** Instructions to follow **
Pull out every line in the data that has the string "down" in it.

** Data section **
══════
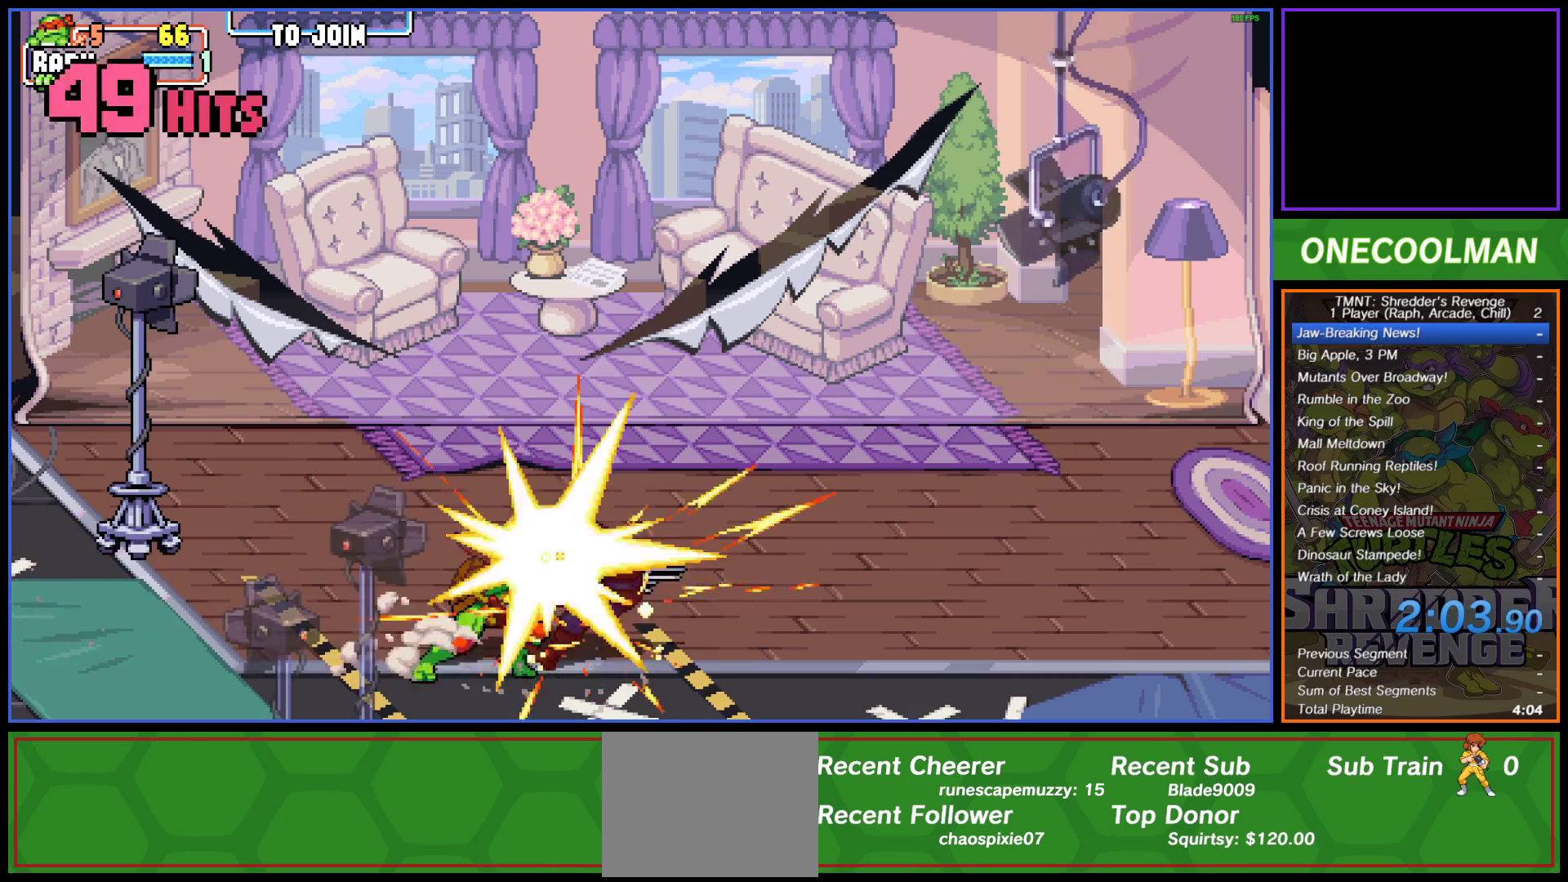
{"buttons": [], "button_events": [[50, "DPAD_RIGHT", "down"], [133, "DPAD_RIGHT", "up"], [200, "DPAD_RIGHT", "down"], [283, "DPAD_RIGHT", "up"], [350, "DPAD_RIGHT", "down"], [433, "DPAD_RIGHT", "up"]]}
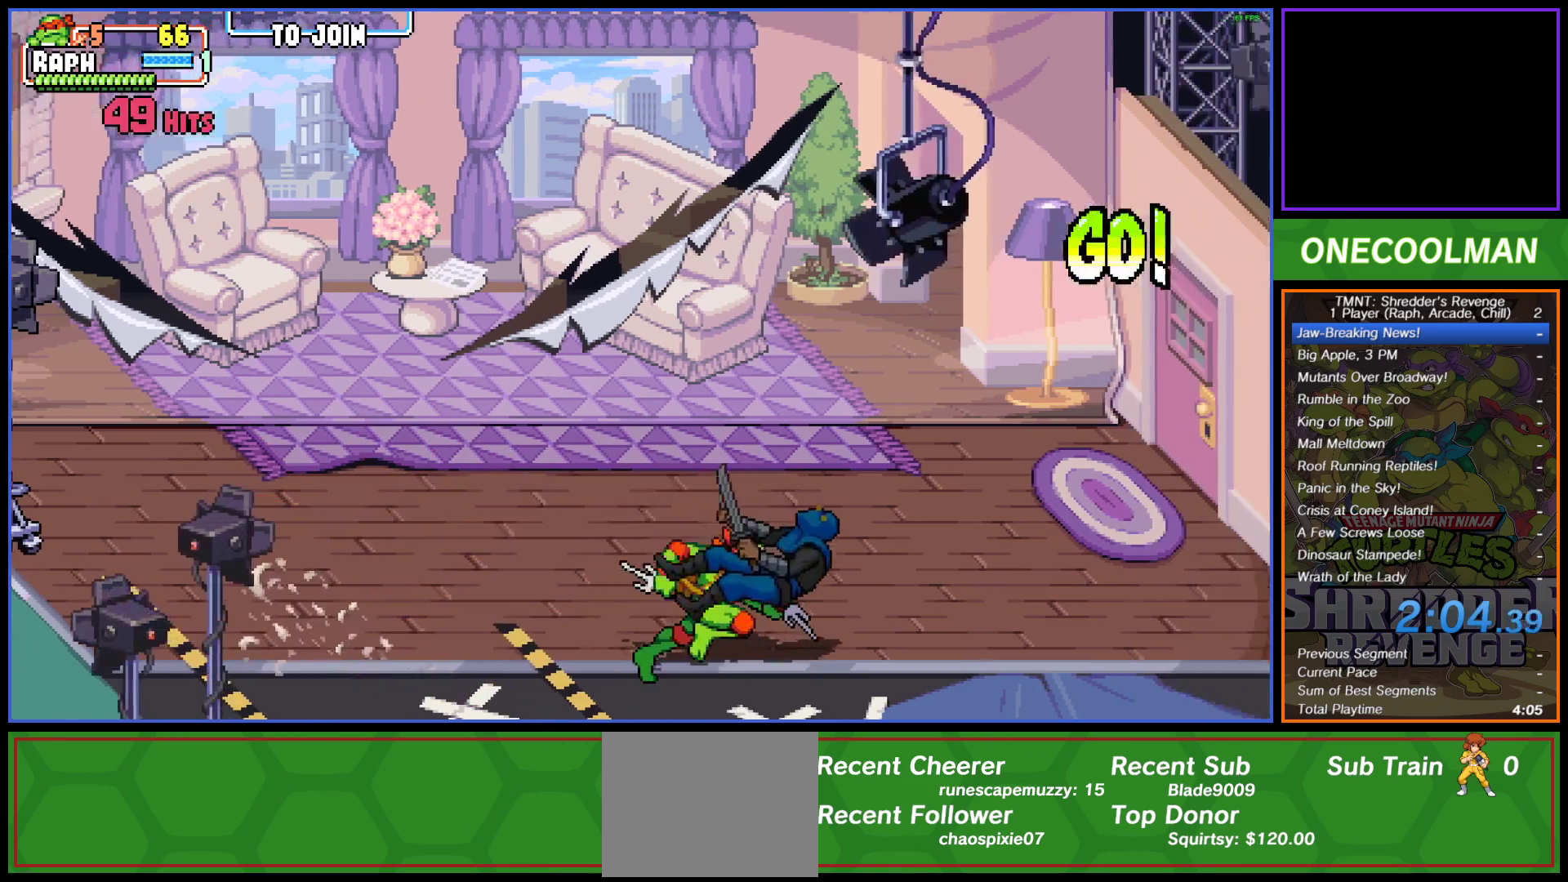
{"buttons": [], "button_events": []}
══════
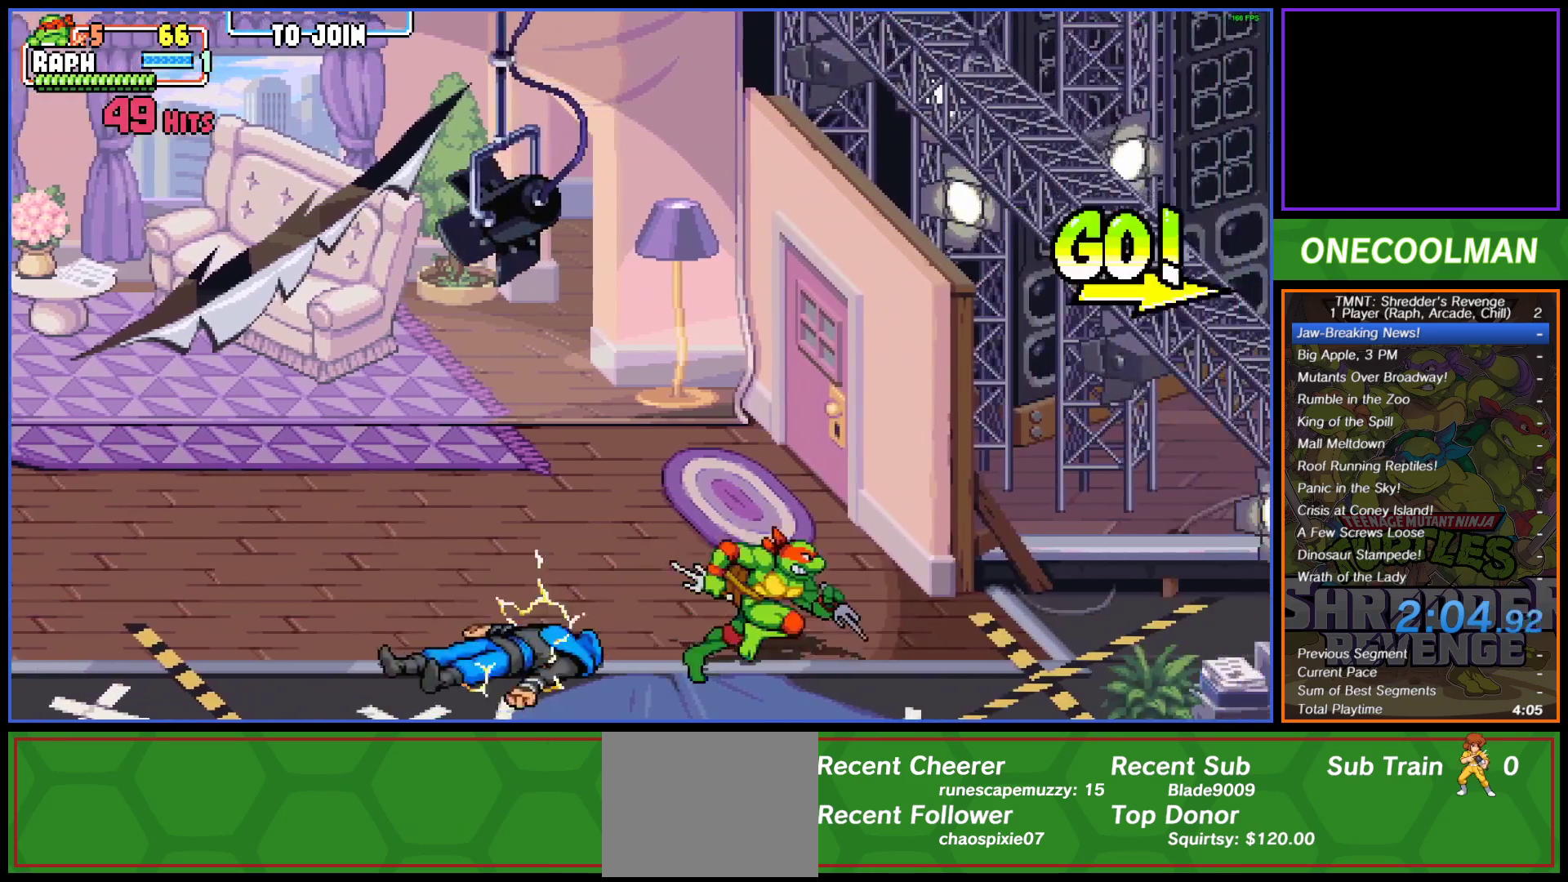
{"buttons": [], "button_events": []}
══════
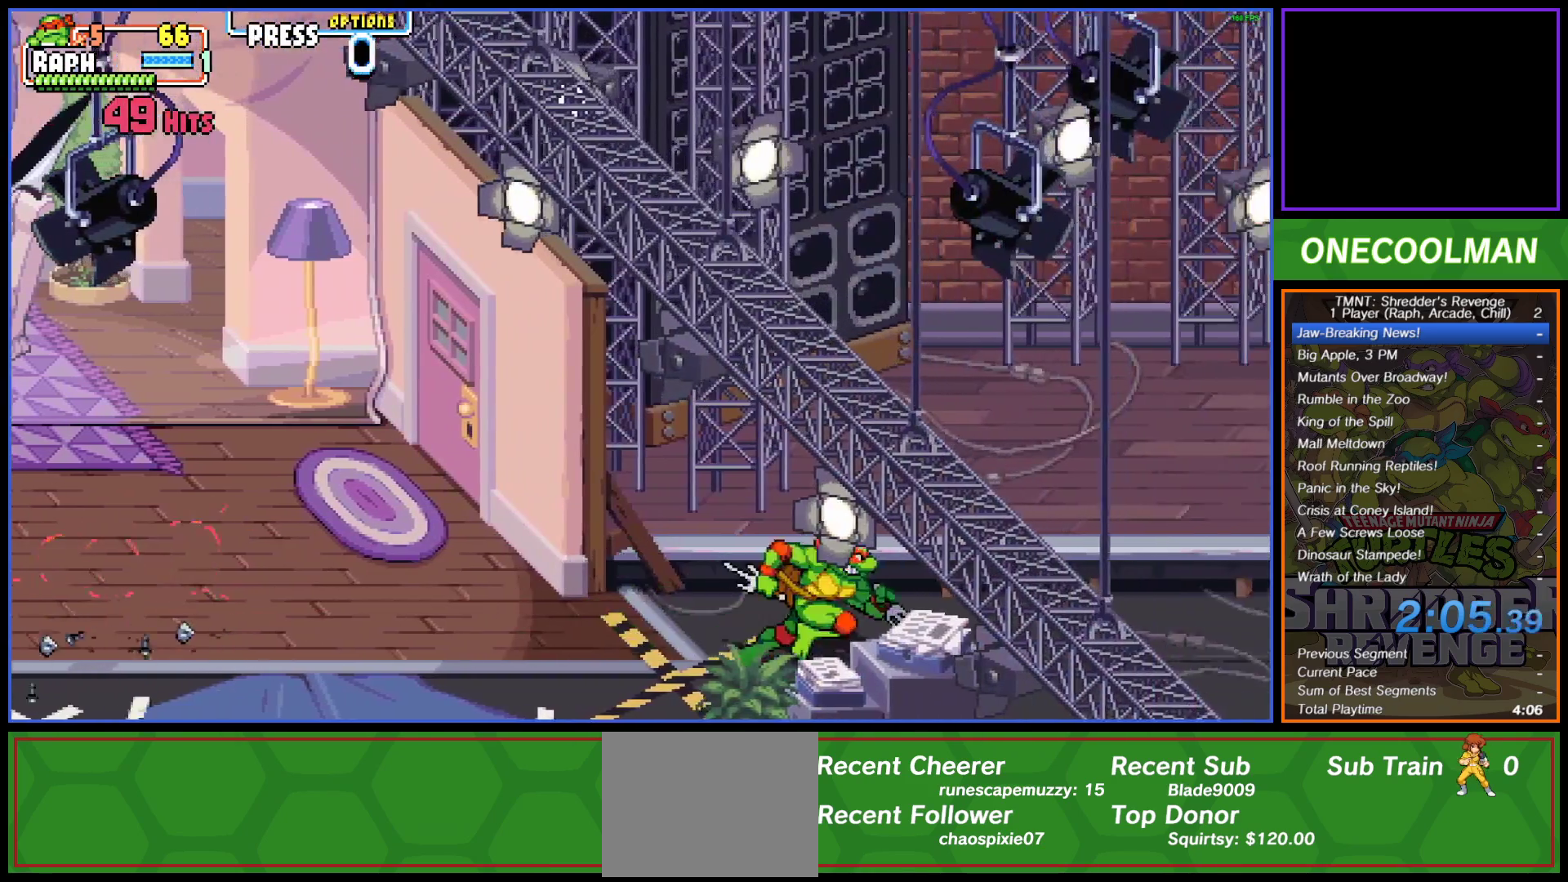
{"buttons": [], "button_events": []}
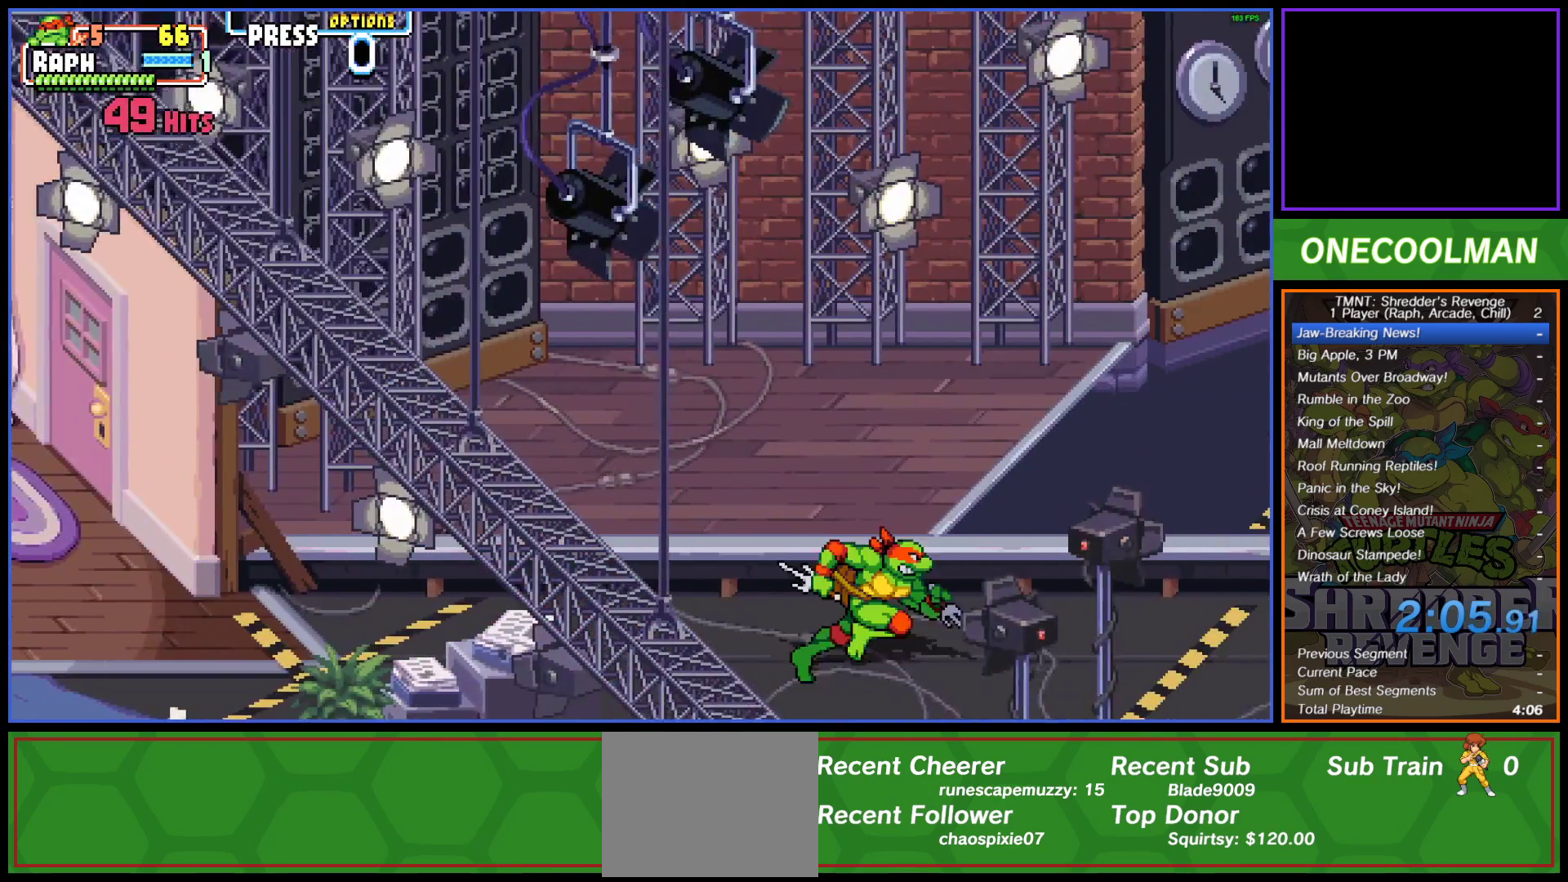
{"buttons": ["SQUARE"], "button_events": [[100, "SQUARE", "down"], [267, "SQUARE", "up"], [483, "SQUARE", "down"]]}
══════
** Solution for this task **
{"buttons": [], "button_events": [[50, "DPAD_RIGHT", "down"], [133, "DPAD_RIGHT", "up"], [200, "DPAD_RIGHT", "down"], [283, "DPAD_RIGHT", "up"], [350, "DPAD_RIGHT", "down"], [433, "DPAD_RIGHT", "up"]]}
{"buttons": ["SQUARE"], "button_events": [[100, "SQUARE", "down"], [267, "SQUARE", "up"], [483, "SQUARE", "down"]]}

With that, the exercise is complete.